The measurement of the at least one physical variable can be made before the actual transfer, during the transfer, and/or after the actual transfer. This also depends on whether the measurement devices present in the sample transfer device themselves have a supply of electricity. Be it noted that an independent supply of electricity is not obligatorily necessary. As a rule, the transfer occurs from a loading station to a processing unit, between two processing units, or between a processing unit and an analytical unit, or also between two analytical units, the aforesaid units each possessing a docking station onto which a sample transfer device can be attached. It is possible in principle to implement a supply of electricity to the at least one measurement device inside the sample transfer device via a docking station of this kind, and correspondingly also to perform the measurement and the transfer of measured values into the docking station only after docking, whereupon further processing of the measured values occurs.
In such a case the aforesaid physical variables, such as temperature and pressure, would be measured at the respective docking stations. In the uncoupled state, i.e. during a transfer, the electrical supply to the at least one measurement device would then be interrupted. The measured values absent during the transfer can then usefully be interpolated.
A sufficiently accurate description of the history of the sample state is thereby obtained respectively by way of measured values upon docking onto the aforesaid units (loading, processing, and analytical units), and during transfer (by interpolation). This allows identification of sample-damaging changes of state, which can be detected in particular immediately after docking onto one of the aforesaid units. Unusable results or misinterpretations upon subsequent analysis can thus be avoided, or sample states that are unsuitable for further processing can also be detected a priori.
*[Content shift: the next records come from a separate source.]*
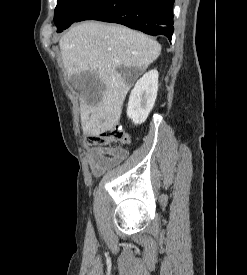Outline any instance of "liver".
<instances>
[{
	"mask_svg": "<svg viewBox=\"0 0 247 275\" xmlns=\"http://www.w3.org/2000/svg\"><path fill=\"white\" fill-rule=\"evenodd\" d=\"M59 46L68 78L88 72L104 85L98 94L80 101L82 129L90 136H99L119 123L131 87L119 69L145 70L161 52L160 44L143 33L95 21L70 29Z\"/></svg>",
	"mask_w": 247,
	"mask_h": 275,
	"instance_id": "1",
	"label": "liver"
}]
</instances>
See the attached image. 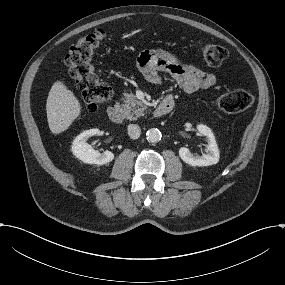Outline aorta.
Listing matches in <instances>:
<instances>
[{
	"mask_svg": "<svg viewBox=\"0 0 285 285\" xmlns=\"http://www.w3.org/2000/svg\"><path fill=\"white\" fill-rule=\"evenodd\" d=\"M146 137L149 142L155 143L161 140L162 134L159 129L151 128L146 132Z\"/></svg>",
	"mask_w": 285,
	"mask_h": 285,
	"instance_id": "762f6f07",
	"label": "aorta"
}]
</instances>
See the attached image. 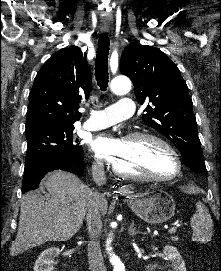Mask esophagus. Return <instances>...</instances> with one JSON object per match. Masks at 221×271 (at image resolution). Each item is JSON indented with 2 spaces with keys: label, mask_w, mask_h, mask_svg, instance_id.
<instances>
[{
  "label": "esophagus",
  "mask_w": 221,
  "mask_h": 271,
  "mask_svg": "<svg viewBox=\"0 0 221 271\" xmlns=\"http://www.w3.org/2000/svg\"><path fill=\"white\" fill-rule=\"evenodd\" d=\"M108 31H109L108 28L101 27V33L105 34V33H108ZM121 190L126 194L130 191L129 188L125 186H123Z\"/></svg>",
  "instance_id": "obj_1"
}]
</instances>
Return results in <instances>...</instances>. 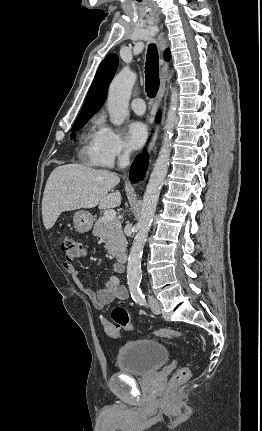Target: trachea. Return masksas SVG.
<instances>
[{
  "mask_svg": "<svg viewBox=\"0 0 262 431\" xmlns=\"http://www.w3.org/2000/svg\"><path fill=\"white\" fill-rule=\"evenodd\" d=\"M146 93L154 98L159 89V57L157 47L150 44L145 65Z\"/></svg>",
  "mask_w": 262,
  "mask_h": 431,
  "instance_id": "obj_1",
  "label": "trachea"
}]
</instances>
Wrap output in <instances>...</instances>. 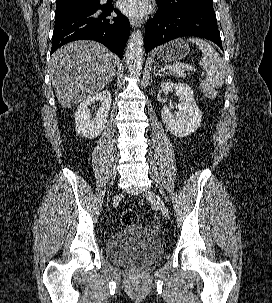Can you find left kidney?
Returning <instances> with one entry per match:
<instances>
[{
    "label": "left kidney",
    "mask_w": 272,
    "mask_h": 303,
    "mask_svg": "<svg viewBox=\"0 0 272 303\" xmlns=\"http://www.w3.org/2000/svg\"><path fill=\"white\" fill-rule=\"evenodd\" d=\"M161 92L167 95L170 91L180 95L182 102L175 107L178 112L172 114L173 105L164 106L161 116L166 129L174 136L184 137L195 132L201 124L202 115L194 99L191 87L185 83L162 82Z\"/></svg>",
    "instance_id": "5707ae66"
}]
</instances>
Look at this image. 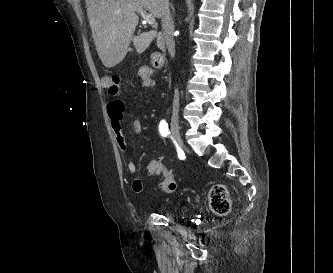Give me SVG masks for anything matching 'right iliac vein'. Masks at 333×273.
<instances>
[{
    "label": "right iliac vein",
    "instance_id": "obj_1",
    "mask_svg": "<svg viewBox=\"0 0 333 273\" xmlns=\"http://www.w3.org/2000/svg\"><path fill=\"white\" fill-rule=\"evenodd\" d=\"M171 131L180 148H184L183 140L180 134V124L177 114H173L171 118Z\"/></svg>",
    "mask_w": 333,
    "mask_h": 273
}]
</instances>
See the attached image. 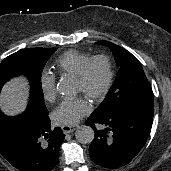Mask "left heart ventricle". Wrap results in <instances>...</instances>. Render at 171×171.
I'll list each match as a JSON object with an SVG mask.
<instances>
[{"label": "left heart ventricle", "instance_id": "obj_1", "mask_svg": "<svg viewBox=\"0 0 171 171\" xmlns=\"http://www.w3.org/2000/svg\"><path fill=\"white\" fill-rule=\"evenodd\" d=\"M106 80V67L102 61L95 62L89 71L86 88L90 92L99 90ZM75 87L77 92L83 91V86L77 80H75Z\"/></svg>", "mask_w": 171, "mask_h": 171}]
</instances>
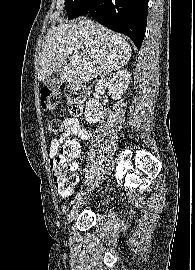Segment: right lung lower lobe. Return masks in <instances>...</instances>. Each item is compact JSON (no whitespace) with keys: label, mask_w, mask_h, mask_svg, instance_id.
I'll return each mask as SVG.
<instances>
[{"label":"right lung lower lobe","mask_w":195,"mask_h":270,"mask_svg":"<svg viewBox=\"0 0 195 270\" xmlns=\"http://www.w3.org/2000/svg\"><path fill=\"white\" fill-rule=\"evenodd\" d=\"M149 0H86L89 13L107 28L131 38L139 50L144 39Z\"/></svg>","instance_id":"obj_1"}]
</instances>
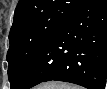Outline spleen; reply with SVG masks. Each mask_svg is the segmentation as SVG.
<instances>
[{"instance_id": "spleen-1", "label": "spleen", "mask_w": 107, "mask_h": 89, "mask_svg": "<svg viewBox=\"0 0 107 89\" xmlns=\"http://www.w3.org/2000/svg\"><path fill=\"white\" fill-rule=\"evenodd\" d=\"M56 89H80V88L77 86H71L67 84H59L57 85Z\"/></svg>"}]
</instances>
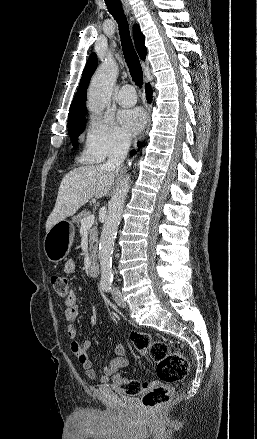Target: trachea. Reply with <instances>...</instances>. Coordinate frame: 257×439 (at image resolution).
Returning a JSON list of instances; mask_svg holds the SVG:
<instances>
[{"label": "trachea", "mask_w": 257, "mask_h": 439, "mask_svg": "<svg viewBox=\"0 0 257 439\" xmlns=\"http://www.w3.org/2000/svg\"><path fill=\"white\" fill-rule=\"evenodd\" d=\"M105 3L108 11L118 23L122 50L131 77L135 84L141 87L143 84V71L131 40L128 22L122 4L120 0H105Z\"/></svg>", "instance_id": "obj_1"}]
</instances>
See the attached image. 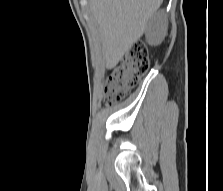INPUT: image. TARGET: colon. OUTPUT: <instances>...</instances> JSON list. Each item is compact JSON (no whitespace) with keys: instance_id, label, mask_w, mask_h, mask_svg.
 <instances>
[{"instance_id":"obj_1","label":"colon","mask_w":223,"mask_h":191,"mask_svg":"<svg viewBox=\"0 0 223 191\" xmlns=\"http://www.w3.org/2000/svg\"><path fill=\"white\" fill-rule=\"evenodd\" d=\"M150 67L145 46L135 44L124 59L111 71L105 86L104 102L107 106L123 100L138 86L139 79Z\"/></svg>"}]
</instances>
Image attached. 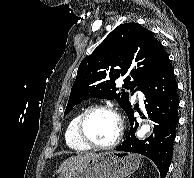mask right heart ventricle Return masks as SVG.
<instances>
[{
  "instance_id": "e07e8e85",
  "label": "right heart ventricle",
  "mask_w": 194,
  "mask_h": 178,
  "mask_svg": "<svg viewBox=\"0 0 194 178\" xmlns=\"http://www.w3.org/2000/svg\"><path fill=\"white\" fill-rule=\"evenodd\" d=\"M81 113L82 112H79L71 118L65 131L66 144L70 149L75 151H85L89 149V147L83 144L76 135V125Z\"/></svg>"
}]
</instances>
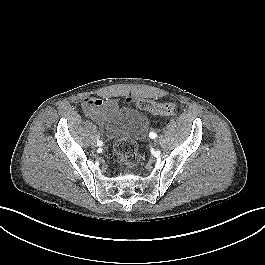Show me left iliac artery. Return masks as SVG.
<instances>
[{
    "mask_svg": "<svg viewBox=\"0 0 265 265\" xmlns=\"http://www.w3.org/2000/svg\"><path fill=\"white\" fill-rule=\"evenodd\" d=\"M149 136L150 138L155 139L157 137V134L155 132H150Z\"/></svg>",
    "mask_w": 265,
    "mask_h": 265,
    "instance_id": "left-iliac-artery-1",
    "label": "left iliac artery"
}]
</instances>
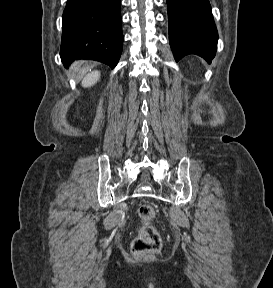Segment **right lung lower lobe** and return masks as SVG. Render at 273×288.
Listing matches in <instances>:
<instances>
[{"label": "right lung lower lobe", "mask_w": 273, "mask_h": 288, "mask_svg": "<svg viewBox=\"0 0 273 288\" xmlns=\"http://www.w3.org/2000/svg\"><path fill=\"white\" fill-rule=\"evenodd\" d=\"M121 0H67L63 12L60 56L68 67L91 59L114 68L123 47Z\"/></svg>", "instance_id": "obj_1"}]
</instances>
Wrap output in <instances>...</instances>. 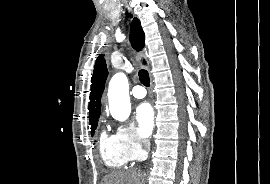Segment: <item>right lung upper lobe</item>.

It is furthermore advantageous if a time measurement device is present inside the sample transfer device. A time measurement device of this kind can, for example, be activated upon removal of the sample transfer device from a docking station and deactivated upon re-docking onto a docking station, so that what is measured as a measured variable is the transfer time. This transfer time can be conveyed and processed, for example, via the docking station of the respective unit. If this transfer time is, for example, greater than a permissible limit value, this can be an indication of a sample-damaging change of state. Alternatively or additionally (for verification) the history of further physical variables, such as temperature and pressure, can be employed in order to identify any sample damage.
Instead of an interpolation of measured values, it can also be useful and appropriate to measure the respective physical variables continuously, or at least at specific time intervals, during a transfer. A rechargeable battery, in particular, is arranged for this purpose, for example, inside the sample transfer device in order to supply electricity to the at least one measurement device. Other energy suppliers, such as primary batteries or a wireless energy transfer (inductive, capacitive delivery) are also conceivable and possible. A rechargeable battery has the advantage that it can be charged in simple fashion, for example via the docking station upon docking of the sample transfer device. When the rechargeable battery is arranged inside the sample transfer device, attention must be paid to adequate temperature- and/or pressure-insulated encapsulation. In order to avoid this, the rechargeable battery (or other energy supplier) can also be arranged outside, for example on the housing of, the sample transfer device, and can be connected to the at least one measurement device in the interior of the sample transfer device, for example, via corresponding pressure- and/or temperature-resistant connectors.
It is particularly advantageous if an electronic control system is present, which is operatively connected to the at least one measurement device in such a way that a measurement can be initiated by the relevant measurement device and/or measured values of the relevant measurement device can be received by the electronic control system. The necessary measurement processes, control processes, and other regulation processes can thereby be implemented via an integrated electronic control system. Like the rechargeable battery, the electronic control system can be arranged inside or outside the sample transfer device. The same statements as for the rechargeable battery thus apply here.
As already mentioned, sample transfer devices usually possess an attachment point to the respective docking stations of subsequent processing devices or analytical devices. It is advantageous if the corresponding attachment system of the sample transfer device comprises an interface by way of which the measured values of the at least one measurement device are transferred to the attached processing unit or analytical unit or to a docking station in communication therewith. It is furthermore advantageous if the at least one measurement device is supplied with electricity by way of this interface as soon as the sample transfer device is docked onto the relevant processing unit or analytical unit. The transferring of the measured values on the one hand, and the supplying of electricity on the other hand, can be effected and controlled in particular via an electronic control system that is present. Lastly, the electronic control system itself can also be exclusively or additionally supplied with electricity via the aforementioned interface.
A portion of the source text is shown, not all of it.